Le Rapport sur le coût des vols de données 2026 d'IBM confirme une hausse du coût des violations de données, mais met surtout en évidence plusieurs enjeux directement liés aux travaux de SPAC Alliance : sécurité physique, gestion des accès, chiffrement des données et des communications, dans un contexte où l’intelligence artificielle accélère fortement les capacités des attaquants.
Le coût moyen mondial d’une violation atteint désormais 4,99 millions de dollars, en hausse de 12 % sur un an.
En bref
- 30 % des violations concernent des données stockées sur site, pour lesquelles IBM cite explicitement la sécurité physique et la gestion des accès parmi les responsabilités critiques.
- Près de 10 % des violations impliquent une réplication illicite de données sur support amovible.
- 53 % des organisations victimes d’une violation ne chiffraient pas leurs données sensibles au repos et en transit.
- Les attaques malveillantes pilotées par l’IA ont progressé de 56 % et représentent désormais plus d’une attaque malveillante sur quatre.
30 % des violations concernent des données on-premises
En 2026, les vols de données stockées sur site poursuivent leur hausse (28 % en 2025 et 20 % en 2024).
IBM souligne explicitement que la protection de ces environnements repose notamment sur le patching, la sécurité physique et la gestion des accès.
Un constat qui rappelle qu’une infrastructure numérique reste dépendante de la protection physique des serveurs, équipements réseau, contrôleurs et locaux sensibles.
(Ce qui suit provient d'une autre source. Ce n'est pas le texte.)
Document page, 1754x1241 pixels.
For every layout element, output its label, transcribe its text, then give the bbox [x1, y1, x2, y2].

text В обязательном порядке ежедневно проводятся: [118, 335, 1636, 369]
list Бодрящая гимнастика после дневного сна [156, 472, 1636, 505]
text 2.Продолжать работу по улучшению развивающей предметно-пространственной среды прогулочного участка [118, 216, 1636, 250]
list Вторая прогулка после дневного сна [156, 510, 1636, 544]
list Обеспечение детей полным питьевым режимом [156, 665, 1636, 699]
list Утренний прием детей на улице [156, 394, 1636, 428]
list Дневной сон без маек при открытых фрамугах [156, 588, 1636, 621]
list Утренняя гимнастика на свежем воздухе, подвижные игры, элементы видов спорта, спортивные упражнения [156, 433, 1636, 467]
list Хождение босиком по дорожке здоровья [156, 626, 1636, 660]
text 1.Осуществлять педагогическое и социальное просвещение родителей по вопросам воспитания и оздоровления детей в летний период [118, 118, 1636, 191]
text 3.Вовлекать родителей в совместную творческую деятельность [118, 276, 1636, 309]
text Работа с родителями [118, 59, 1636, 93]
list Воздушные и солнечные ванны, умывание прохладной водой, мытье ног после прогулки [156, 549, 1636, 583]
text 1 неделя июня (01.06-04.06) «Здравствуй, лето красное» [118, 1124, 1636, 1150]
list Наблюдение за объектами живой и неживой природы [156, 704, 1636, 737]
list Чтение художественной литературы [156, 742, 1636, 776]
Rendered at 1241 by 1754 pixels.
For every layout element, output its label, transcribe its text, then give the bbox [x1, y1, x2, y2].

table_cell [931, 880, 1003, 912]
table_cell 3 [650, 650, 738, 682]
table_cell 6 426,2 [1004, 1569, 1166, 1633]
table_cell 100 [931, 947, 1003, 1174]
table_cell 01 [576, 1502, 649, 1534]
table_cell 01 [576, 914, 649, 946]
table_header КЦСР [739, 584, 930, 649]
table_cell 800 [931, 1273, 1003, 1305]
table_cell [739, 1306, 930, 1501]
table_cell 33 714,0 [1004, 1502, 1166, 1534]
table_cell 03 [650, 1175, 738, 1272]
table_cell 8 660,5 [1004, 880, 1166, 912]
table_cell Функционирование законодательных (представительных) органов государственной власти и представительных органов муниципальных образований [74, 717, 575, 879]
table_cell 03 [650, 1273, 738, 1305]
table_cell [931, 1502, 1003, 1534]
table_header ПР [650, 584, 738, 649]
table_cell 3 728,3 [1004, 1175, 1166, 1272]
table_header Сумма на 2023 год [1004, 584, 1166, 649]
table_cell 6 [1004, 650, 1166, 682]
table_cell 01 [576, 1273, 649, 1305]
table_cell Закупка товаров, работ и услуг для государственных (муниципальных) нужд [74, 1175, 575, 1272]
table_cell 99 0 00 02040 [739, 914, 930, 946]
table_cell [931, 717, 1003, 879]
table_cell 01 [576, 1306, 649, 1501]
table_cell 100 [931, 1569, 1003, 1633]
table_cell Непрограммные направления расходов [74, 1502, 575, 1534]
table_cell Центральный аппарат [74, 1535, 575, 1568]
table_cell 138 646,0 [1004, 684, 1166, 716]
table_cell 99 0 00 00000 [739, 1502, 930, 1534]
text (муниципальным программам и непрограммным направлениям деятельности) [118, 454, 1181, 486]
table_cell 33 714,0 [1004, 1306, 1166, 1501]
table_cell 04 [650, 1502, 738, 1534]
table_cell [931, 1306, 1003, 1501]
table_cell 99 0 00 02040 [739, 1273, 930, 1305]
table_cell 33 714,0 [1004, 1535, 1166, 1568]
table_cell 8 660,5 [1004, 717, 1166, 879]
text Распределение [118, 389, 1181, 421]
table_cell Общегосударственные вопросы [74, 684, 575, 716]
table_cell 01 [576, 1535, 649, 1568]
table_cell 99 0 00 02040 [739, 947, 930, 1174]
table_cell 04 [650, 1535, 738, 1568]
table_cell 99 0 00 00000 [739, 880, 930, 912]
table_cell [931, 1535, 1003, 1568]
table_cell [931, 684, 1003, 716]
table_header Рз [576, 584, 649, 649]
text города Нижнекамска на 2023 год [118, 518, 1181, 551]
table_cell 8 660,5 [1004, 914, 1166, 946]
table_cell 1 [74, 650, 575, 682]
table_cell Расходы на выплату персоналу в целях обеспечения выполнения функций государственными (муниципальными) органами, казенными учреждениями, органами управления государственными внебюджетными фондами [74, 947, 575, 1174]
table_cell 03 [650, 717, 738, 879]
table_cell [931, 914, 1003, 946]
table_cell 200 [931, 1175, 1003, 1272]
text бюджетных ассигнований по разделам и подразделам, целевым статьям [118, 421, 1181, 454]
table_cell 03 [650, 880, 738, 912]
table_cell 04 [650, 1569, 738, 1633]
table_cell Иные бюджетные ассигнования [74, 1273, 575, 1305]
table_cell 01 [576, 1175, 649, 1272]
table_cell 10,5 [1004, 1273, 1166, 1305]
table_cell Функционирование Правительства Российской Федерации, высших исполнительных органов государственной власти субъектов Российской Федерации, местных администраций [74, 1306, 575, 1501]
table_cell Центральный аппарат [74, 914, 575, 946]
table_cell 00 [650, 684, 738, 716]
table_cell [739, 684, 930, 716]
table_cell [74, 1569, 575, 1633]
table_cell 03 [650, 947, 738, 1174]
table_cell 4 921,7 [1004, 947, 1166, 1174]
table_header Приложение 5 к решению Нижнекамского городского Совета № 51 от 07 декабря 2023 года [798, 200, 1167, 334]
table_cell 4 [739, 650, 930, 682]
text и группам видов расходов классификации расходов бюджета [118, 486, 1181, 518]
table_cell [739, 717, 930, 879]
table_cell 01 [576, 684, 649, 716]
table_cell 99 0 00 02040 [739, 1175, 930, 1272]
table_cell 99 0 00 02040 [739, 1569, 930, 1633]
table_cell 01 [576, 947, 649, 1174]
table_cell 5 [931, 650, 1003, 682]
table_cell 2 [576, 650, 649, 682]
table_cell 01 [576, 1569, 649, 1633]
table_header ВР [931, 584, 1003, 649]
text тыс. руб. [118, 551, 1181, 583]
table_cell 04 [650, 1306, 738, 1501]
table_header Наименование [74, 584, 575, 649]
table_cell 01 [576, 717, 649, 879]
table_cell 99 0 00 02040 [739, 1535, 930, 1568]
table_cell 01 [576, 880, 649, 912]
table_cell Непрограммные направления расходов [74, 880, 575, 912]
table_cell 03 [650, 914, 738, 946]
Le contrôle des accès est l'une des premières défenses cyber.
Près de 10 % des violations passent par un support amovible
Ces attaques figurent parmi les plus difficiles à détecter : elles nécessitent en moyenne 258 jours pour être identifiées et contenues, car elles peuvent contourner les défenses cyber classiques.
Pour les zones, équipements et données les plus critiques, la maîtrise des accès doit donc reposer sur un niveau d’authentification adapté au risque. Le recours à des mécanismes renforcés, notamment biométriques, peut contribuer à limiter l’usurpation d’identité et à améliorer la traçabilité des accès.
53 % des organisations ne chiffraient pas leurs données sensibles
Ce chiffre montre un manque alarmant de maturité dans la majorité des organisations. Et 10 % supplémentaires ne savaient pas si ces données étaient correctement chiffrées.
Les données et les communications doivent elles-mêmes rester protégées, y compris celles liées au contrôle d’accès. C'est une illustration supplémentaire de l'intérêt de notre protocole SSCP et des mécanismes permettant de se protéger contre les attaques par relais et par rejeu.
L’IA offensive explose
Les attaques pilotées par l’IA ont progressé de 56 % en un an et représentent désormais plus d’une attaque malveillante sur quatre. Elles ajoutent en moyenne 1 million de dollars au coût d’une violation malveillante.
Conclusion
Qu’elle soit physique, cyber ou hybride, une attaque exploite toujours le maillon le plus faible. La protection des données doit reposer sur une chaîne de sécurité cohérente de bout en bout : contrôle des accès physiques, technologies de confiance, communications sécurisées et usages maîtrisés.